Transferring Results

from simmate.workflows.utils import get_workflow
from simmate.workflows import Workflow

class Example__Python__CustomChain(Workflow):

    use_database = False

    @staticmethod
    def run_config(structure, directory, **kwargs):

        subworkflow_1 = get_workflow("relaxation.vasp.mit")
        result_1 = subworkflow_1.run(structure=structure)

        subworkflow_2 = get_workflow("static-energy.vasp.mit")
        result_2 = subworkflow_2.run(
            structure=result_1,  # use the result of the first calculation
        )

Transferring Files

A workflow can require files from a previous calculation using the use_previous_directory attribute.

class Example__Python__FileTransfer(Workflow):

    use_database = False
    use_previous_directory = ["CHGCAR", "WAVECAR"]

    @staticmethod
    def run_config(structure, directory, previous_directory, **kwargs):
        # Files are already copied into `directory` at this point
        pass

Danger

Do NOT share a working directory when using run_cloud. This can lead to race conditions or file corruption on distributed systems.

Submitting Parallel Workflows

For situations where you don't want to wait for each workflow run to finish or need to submit hundreds of independent workflow runs, use the run_cloud command instead of run.

from simmate.workflows.utils import get_workflow
from simmate.workflows import Workflow

class Example__Python__MyFavoriteSettings(Workflow):

    use_database = False

    @staticmethod
    def run_config(structure, **kwargs):

        another_workflow = get_workflow("static-energy.vasp.mit")

        submitted_states = []

        for n in range(10):
            structure.perturb(0.05)

            state = another_workflow.run_cloud(structure=structure)

            submitted_states.append(state)

        results = [state.result() for state in submitted_states]

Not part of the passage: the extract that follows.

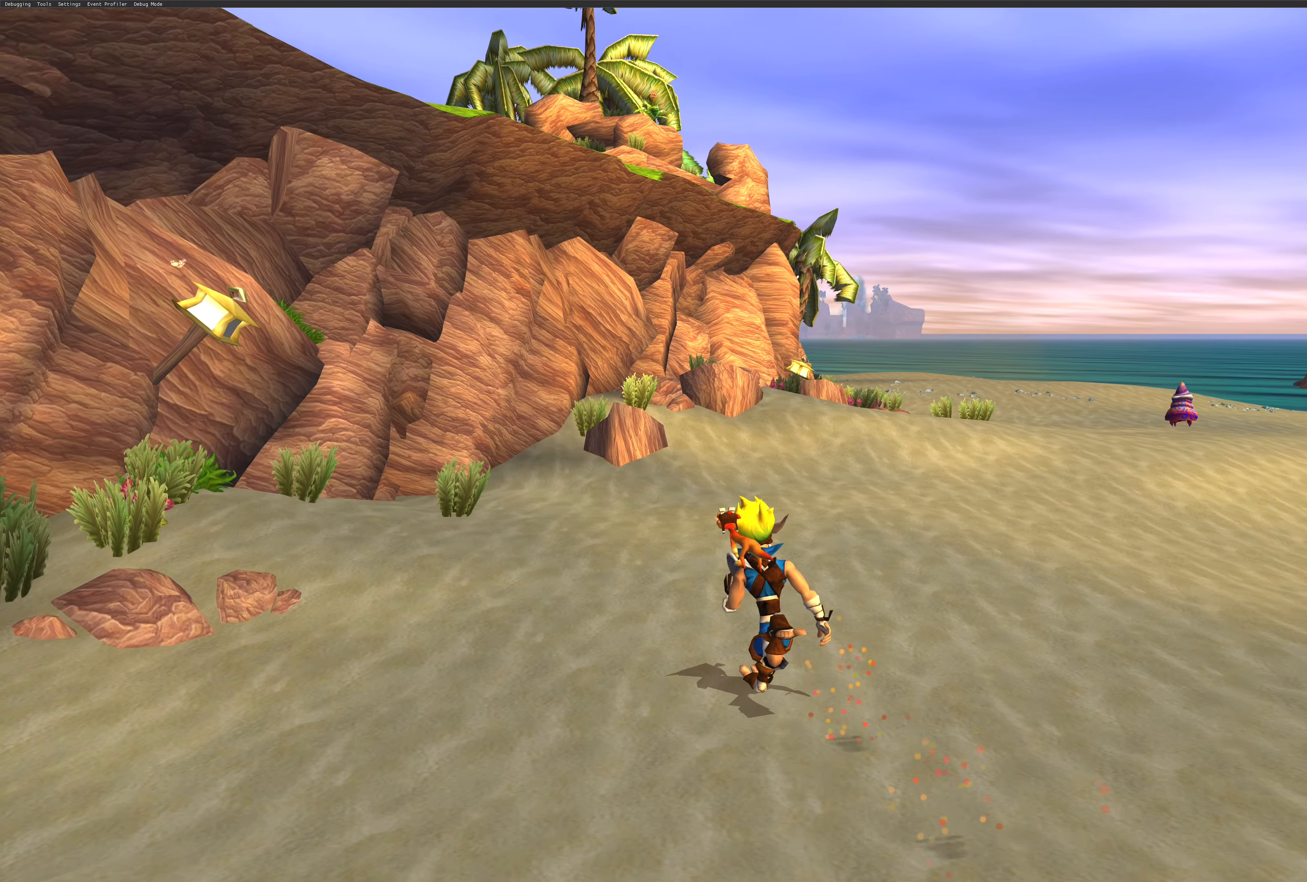
{"buttons": [], "left_stick": "up", "right_stick": "center", "events": []}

        for result in results:
            print(result.energy_per_atom)

Danger

Do NOT share a working directory when using run_cloud. This can lead to problems when resources are distributed across different computers and file systems. Refer to github #237 for more information.

Tip

The state.result() call to wait for each result is optional. You can even have a workflow that just submits runs and then shuts down without ever waiting on the results.